In Heart of Darkness, what is meant by the term "efficiency" in the context of imperialism?
At the beginning of Heart of Darkness, Marlow is talking about the Romans. He talks about how the Romans were nothing but thieves and murderers. They were unable to actually rule other peoples. After speculating on how the Romans felt, he says
Mind, none of us would feel exactly like this. What saves us is efficiency—the devotion to efficiency.
Efficiency, then, is what Marlow thinks separates British imperialism (and perhaps other imperialism) from the imperialism of ancient Rome. Ironically, the rest of the book shows that this idea of modern efficiency is totally illusory.
In the context of imperialism, efficiency simply means exploiting the colonized country without wasting resources. It means that the imperial power will go into a backwards country and use modern methods to make sure that the goods (like the ivory that Kurtz is getting) that make imperialism worthwhile will come out in a constant flow. It means that the imperial power will act rationally. It will not allow its resources (like the sunken steamer at Central Station or the laborers at Lower Station) to be wasted. The reason that Europeans deserve to be imperial powers (in this view) is because they do not waste resources like natives do.
Efficiency in imperialism, then, has to do with extracting the most possible resources with the least possible amount of waste. It is not something that the white imperialists in Heart of Darkness achieve.
In chapter 1, the unnamed narrator hears Marlow speak about the Roman conquerors who overtook England in centuries past. Marlow says the following:
"Mind, none of us would feel exactly like this. What saves us is efficiency—the devotion to efficiency. But these chaps were not much account, really. They were no colonists; their administration was merely a squeeze, and nothing more, I suspect. They were conquerors, and for that you want only brute force—nothing to boast of, when you have it, since your strength is just an accident arising from the weakness of others."

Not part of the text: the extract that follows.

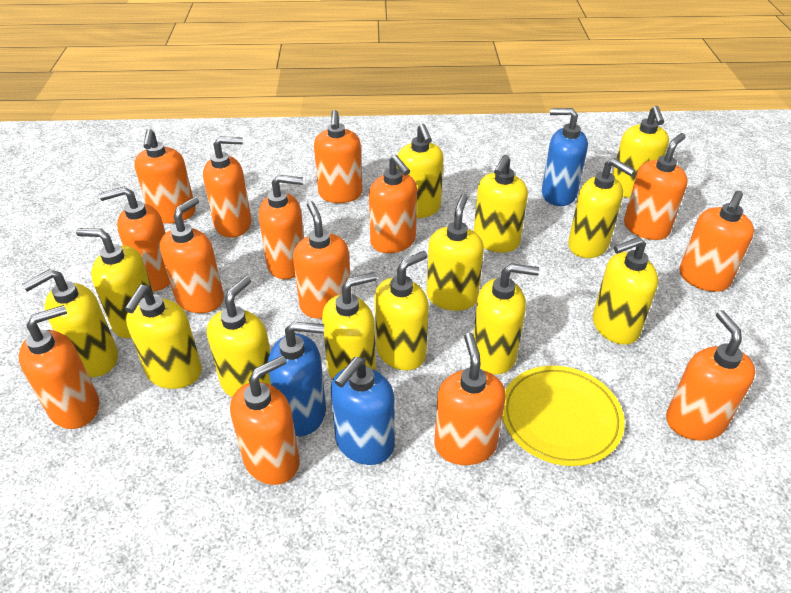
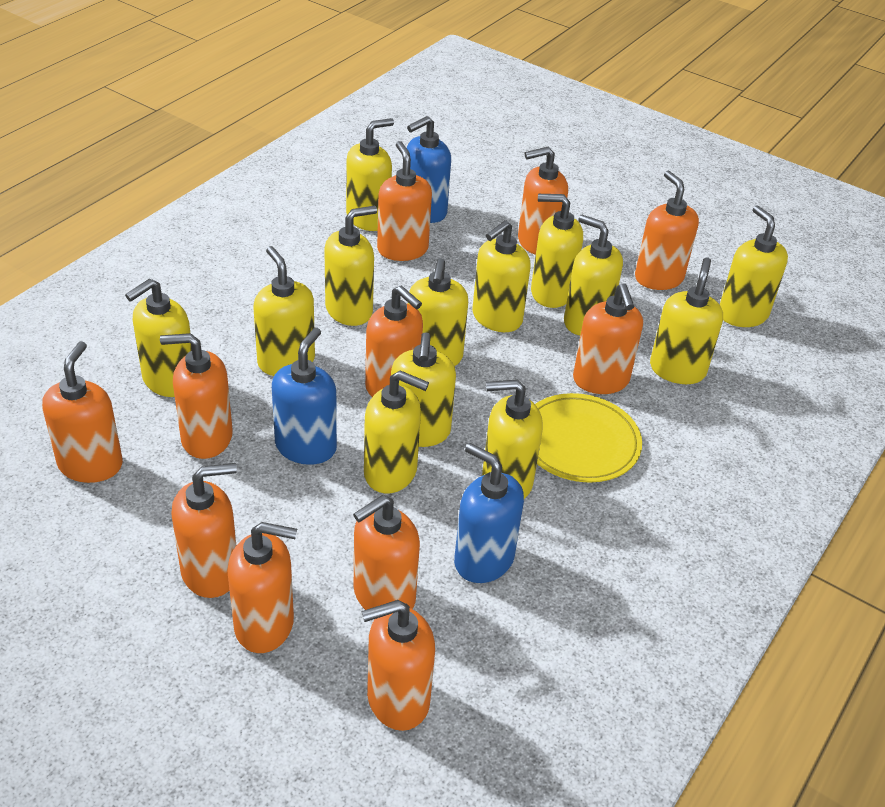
orange soap dispenser: [19,305,99,429] [99,187,170,291] [134,129,196,224] [160,197,224,313] [203,136,252,238] [230,355,300,485] [259,175,304,279] [293,201,350,319] [314,110,363,203] [369,155,417,253] [434,333,506,465] [624,133,688,240] [666,310,755,441] [679,191,754,292] = 14 -> [42,341,123,483] [160,333,233,459] [171,463,237,598] [228,522,297,653] [353,495,420,610] [361,600,435,731] [365,285,423,397] [377,141,432,261] [518,147,568,255] [573,283,643,394] [635,171,699,290] = 11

In this passage, Marlow compares the brutality of ancient conquerors to the European conquerors who are currently setting up empires in Africa. The word "efficiency" is a euphemism, or a word that tries to gloss over the negative and brutal reality of a concept. While the conquerors of yesteryear used "brute force," the European imperialists of Marlow's day do not need this type of force because they have "efficient" forms of technology. In reality, of course, the European imperialists of Marlow's day are also brutal, but they use forms of brutality that are more removed, such as guns and ships. They can use their efficiency, or technological superiority, to brutalize the people they attempt to control, but at a greater remove than imperialists in the past.